Quoted passage →

━━━━━━━━━━

The song "The Fun Machine Took a Shit & Died" was recorded for a CD single released with pre-ordered copies of the album at Insound.com and Newbury Comics, and it later appeared as a bonus track on the Brazilian, German, and Japanese editions of the album.

=== Bulby, Xfm and soundtracks ===

We're making these mock commercials for the new record. Josh was talking about this kind of naïve point in time when TV and commercials kicked in with cartoon characters selling cigarettes and stuff like that. Like Fred Flintstone buying Camels. So we decided to invent a character called Bulby to sell our new record.
— Troy Van Leeuwen interview with SuicideGirls

The full track "Sick, Sick, Sick" was leaked online, countered by the posting of a promotional video to the band's site featuring a "sales pitch" for Era Vulgaris by two anthropomorphic lightbulbs, followed by an official streaming of "Sick, Sick, Sick" with lyrics displayed in the background.

On May 2, 2007, Homme, Van Leeuwen, and new band member Dean Fertita appeared on London radio station Xfm, performing an acoustic set that included the tracks "3's & 7's", "Into the Hollow", and "Suture Up Your Future".

It was announced that songs would appear in the video games Madden NFL 08, Guitar Hero III: Legends of Rock, and Rock Band, specifically that the track "3's & 7's" would be featured in Madden NFL 08 and Guitar Hero III: Legends of Rock. Both "3's & 7's" and "Sick, Sick, Sick" are available as downloadable content on Rock Band and Rock Band 2. In addition, "Make It wit Chu" was later included in Guitar Hero 5.

== Artwork ==

Stumpy the Pirate, one of several characters created to promote the album.

The album's cover features the two lightbulbs from the promotional video, Bulby and his pirate accomplice (pictured right), marking a change from the plainer designs of the bands' previous albums. According to Homme, the light bulb represented "…what you perceive to be a great idea that really is not that great of an idea". The cover was a slip of paper, with a simplified credits page on the back side, marked with the outline of the record. The typography follows an Old English style font; Blackmoor, with the 'Spermy Q' seen on their album Songs for the Deaf.

An art booklet was also included, featuring "Bulby" and several other characters which unfolded to display a pin-up advertisement for the album, following the 1950s advertising satire as the rest of the album art followed. The lack of liner notes for the album was remedied when the official website allowed users to view an e-booklet, containing more detailed liner notes, lyrics, and previously unseen artwork. The green light bulb with the pirate hat, eye patch and peg leg is known as "Stumpy".

━━━━━━━━━━

Work instruction 1 → Using the passage on the Era Vulgaris album, decide whether each statement agrees with it, answering yes or no and quoting the words that settle it. (a) "3's & 7's" was featured in Madden NFL 08. (b) The album came with printed liner notes. (c) The acoustic set on Xfm included "Sick, Sick, Sick".
Work instruction 2 → Render this sentence from the passage on the Era Vulgaris album in Spanish: "According to Homme, the light bulb represented "…what you perceive to be a great idea that really is not that great of an idea"."
Work instruction 3 → Carry on the passage on the Era Vulgaris album from its final sentence.

Input data →

━━━━━━━━━━

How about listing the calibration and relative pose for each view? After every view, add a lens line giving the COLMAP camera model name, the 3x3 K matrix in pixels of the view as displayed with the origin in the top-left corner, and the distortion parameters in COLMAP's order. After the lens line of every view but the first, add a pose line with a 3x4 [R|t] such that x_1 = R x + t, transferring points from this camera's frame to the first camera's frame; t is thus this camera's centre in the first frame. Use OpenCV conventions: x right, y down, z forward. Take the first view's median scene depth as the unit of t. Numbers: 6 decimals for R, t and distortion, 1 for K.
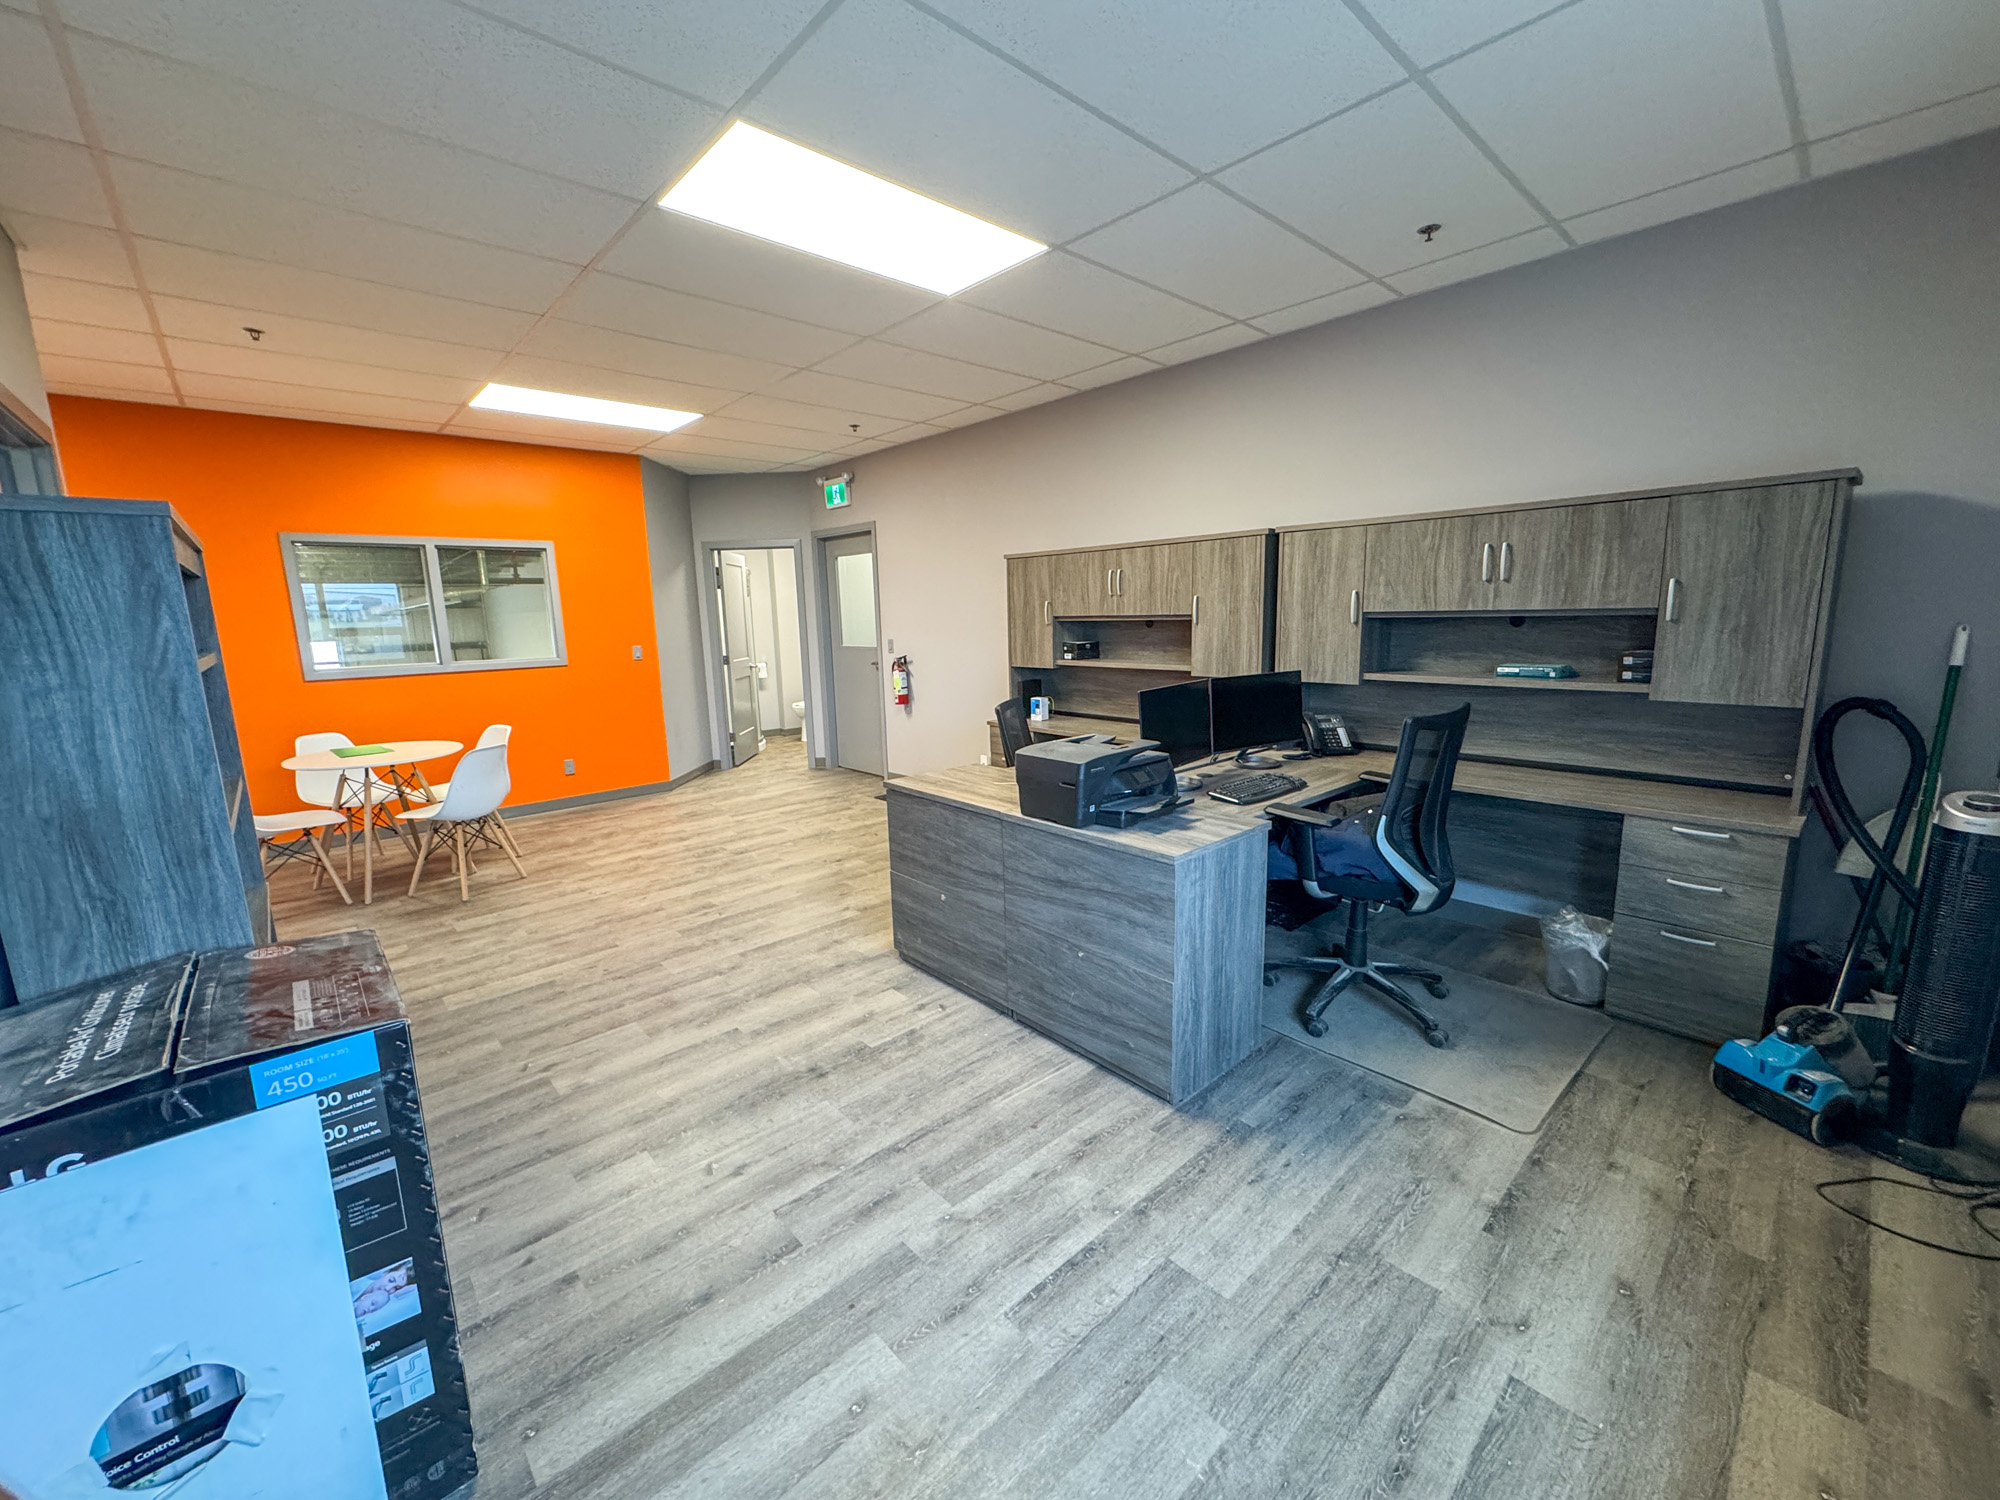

━━━━━━━━━━

Task output 1 →
(a) Yes: "the track "3's & 7's" would be featured in Madden NFL 08 and Guitar Hero III: Legends of Rock"
(b) No: "The lack of liner notes for the album was remedied when the official website allowed users to view an e-booklet"
(c) No: "performing an acoustic set that included the tracks "3's & 7's", "Into the Hollow", and "Suture Up Your Future""

Task output 2 → Según Homme, la bombilla representaba «…lo que percibes como una gran idea que en realidad no es tan buena idea».

Task output 3 →
Some copies of the album cover contain a red and yellow rectangle spoofing the Parental Advisory seal, reading "Rental Advisory: Freedom Not for Purchase". Coincidentally, it was the first Queens of the Stone Age album since Rated R to not bear a genuine Parental Advisory seal.

The lightbulb characters were created by Morning Breath Inc. with overall art direction from Jason Noto and Doug Cunningham of Morning Breath Inc.

== Reception ==

Reviews for the album were generally positive with a rating of 75 out of 100 on Metacritic, a decline from their previous two studio albums. Uncut and Allmusic's reviews were particularly glowing, with the latter noting how Era Vulgaris is "as different from Lullabies as that was to their dramatic widescreen breakthrough, Songs for the Deaf". Originally awarding the album with a four-and-a-half star rating, Allmusic changed this to a four-star rating in 2013 upon the release of the band's follow-up ...Like Clockwork.

The Observer also commented on the album's change in direction, commenting that the band had "turned its back on the mainstream" and that the album was "uneasy and brooding" and "gripping stuff". Rolling Stone gave the album four stars for the first time since the band's self titled debut, commenting that "Era Vulgaris is Homme's fifth Queens album, and like the others, it's intricately crafted, meticulously polished and ruthlessly efficient in its pursuit of depraved rock thrills." Critic Jon Pareles of The New York Times selected the album as the tenth best release of 2007.

A number of reviews were negative, however; Q magazine gave the album two stars out of five, while The Village Voice criticized Homme for lack of originality, describing the record's sound as "listless and drained of ideas". The Guardian slated the record as lyrically clichéd and lacking the input of former bassist Nick Oliveri, and Entertainment Weekly delivered the closing indictment that "there isn't a single song here that you'll remember, or want to return to, two summers hence."

Era Vulgaris had sold 198,000 copies in the US, and 521,000 copies worldwide before falling off the charts. The US sales are a decline from their previous album, as Lullabies to Paralyze had sold 342,000 copies in the US by March 2007. Neither album achieved the commercial success of the band's 2002 release, Songs for the Deaf, which had sold 986,000 copies in the US alone as of June 2007.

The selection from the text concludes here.